Doctors, nurses, teachers, pillars of society, nothing was wrong with them except that society has always been afraid of what it never understood and never took the time to understand. My friend introduced me to various kinds of people who attended the parade. These meetings helped me broaden my mind and open up to accepting them. They are the new persecuted class of society. People who just want to live a normal life but were prevented from doing so by gay bashers and a society that consistently discriminated against them just because they are what most people would consider to be “freaks of nature”.
I mingled as best as I could on that day. I truly wanted to understand who these people were and decide for myself regarding all the religious and society teachings that I had grown up believing in. I had come to realize that there was absolutely no way that a person would choose to be gay. Nobody would choose an option that opened him or her up to social ridicule and discrimination.

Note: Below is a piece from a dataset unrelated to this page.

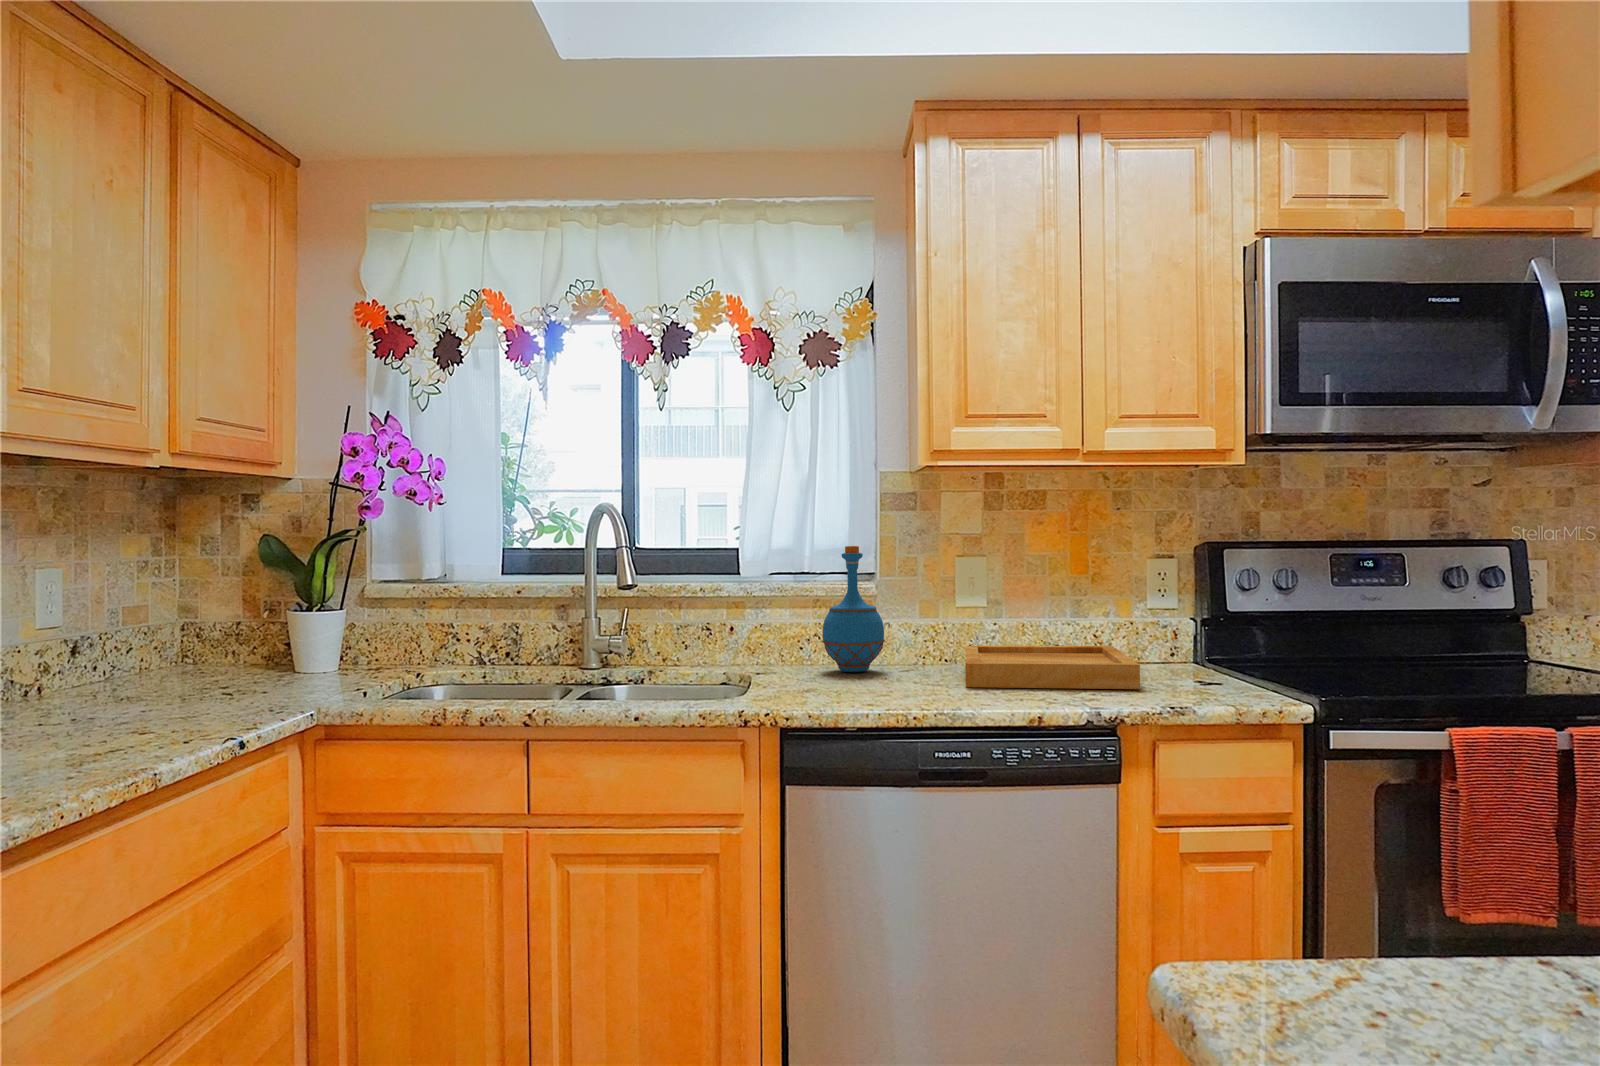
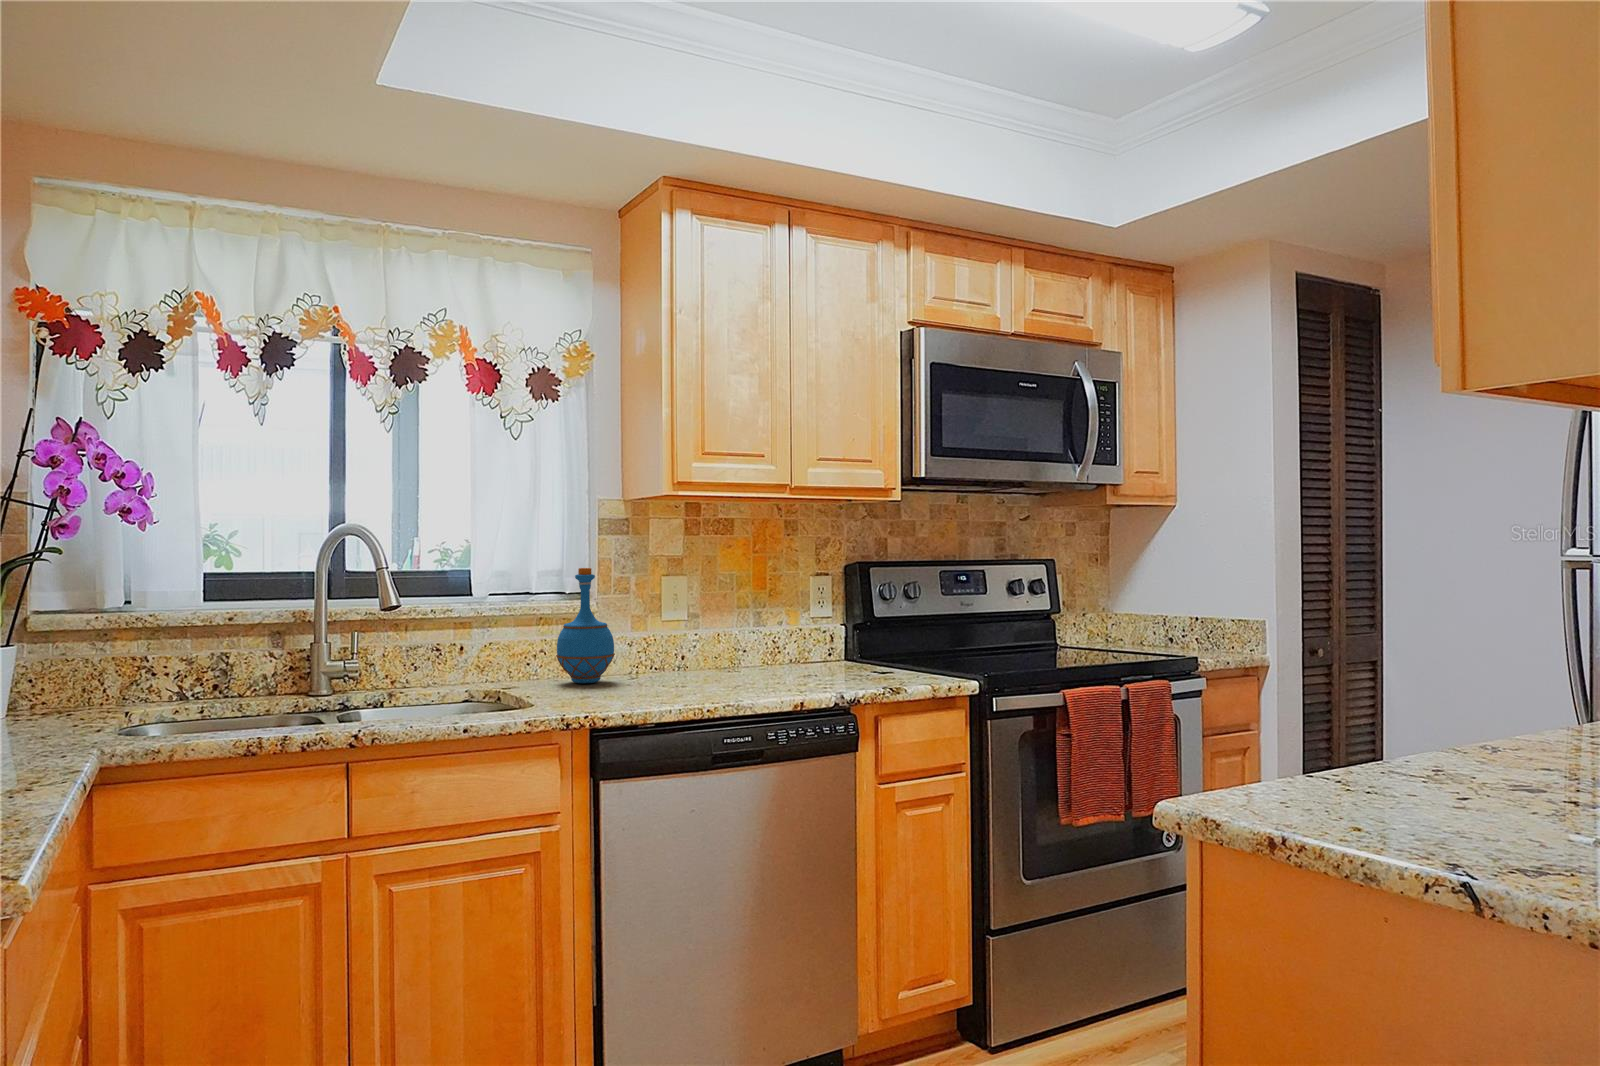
tray: present [965,645,1140,689] -> none [673,649,835,689]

During the actual parade, what I saw were a group of happy and well adjusted men and women who took to the streets to celebrate that which they are regardless of how society views and treats them.
I consider that Gay Pride parade to be a life changing experience on my part. I now view them not as outcasts of society but rather, people who are just like us in every way. Except for sexual orientation. Then again, there are some decisions that are personal and nobody has the right to judge. I can truly say that I will continue to attend the Gay Pride parades every year with my friend. Not because I am gay, but because this is the best chance to get to know, understand and accept that portion that society wishes it could bury in deep in the background.